Really the only downside to a Macintosh computer is the initial price. As I mentioned above, if you don’t need the power and flexibility of a traditional personal computer like a Macintosh, then you should look at something like an iPad or Chromebook first. If you decide you do want a traditional personal computer for your child, then you need to carefully consider the costs.

While Macintosh computers have trended down in price over the years, so has everything else. When most parents look at a Macintosh as compared to most Windows computers, iPads, or Chromebooks, they understandably get a sense of sticker shock. The key to realize is that you get what you pay for with a Macintosh. This isn’t a computer that you’re going to expect to replace in 2-3 years as one might consider with a cheap, plastic Windows PC or Chromebook. If you’re buying one for a freshman (either high school or college) you should expect that it will last them at least the 4 years of their school and possibly a few years beyond. If you’re buying for middle schooler, you should expect that with the right Macintosh and a little TLC, that computer should last them through high school. Also, if you don’t want to put up with the hassles of a Windows computer when your child starts to complain that their computer isn’t working, then you should seriously consider a Macintosh.

Wrap-Up

Even with everything I have explained above, certain circumstances may dictate the purchase of one device over another. It is impossible for me to know everyone’s particular situations and so it’s really hard to make a good recommendation without knowing the details on a case-by-case basis. Take what I have shared with you and use your best judgement for your own purchase decision when it comes to a computer for your child.

What did you think?
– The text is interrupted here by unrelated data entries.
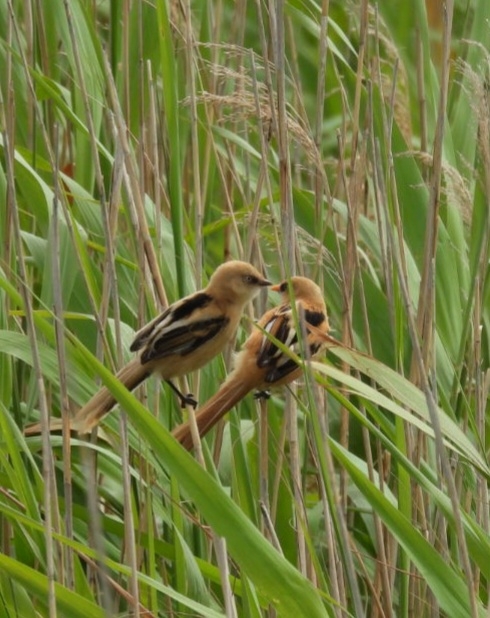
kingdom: Animalia
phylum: Chordata
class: Aves
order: Passeriformes
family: Panuridae
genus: Panurus
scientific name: Panurus biarmicus
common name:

Do you agree or disagree with what I have written in this article? Feel free to comment below or send me a question.

  • Melanie Reed

    Is your advice the same when choosing a computer for business? I’m using an ASUS now, but it is a few years old and I’m considering replacing it. I use Word, Publisher, Excel, Powerpoint etc in my every day work. How hard is it to use a different interface? I’m in my 40s so change can be hard sometimes.

  • The advice is not exactly the same, because your needs are different. Assuming you want to stay with Microsoft products, your only real choices are Windows, a Mac, or an iPad. Publisher was never developed for the Mac or the iPad, so if you wish to continue using Publisher then your only option is Windows. However, I would strongly recommend you look to use something else besides Publisher, as it is a relatively difficult format to work with if you want to share the files you’ve created. If you can let go of Publisher, then you have the option of a Mac or iPad. Additionally, if you can decide to use a non-Microsoft “office” software, then you may be able to use a Chromebook as well.

    That being said above, in general for a relatively light use computer regardless of home or business, my advice in this article is applicable.

  • Always a tough decision. Thanks for breaking it down.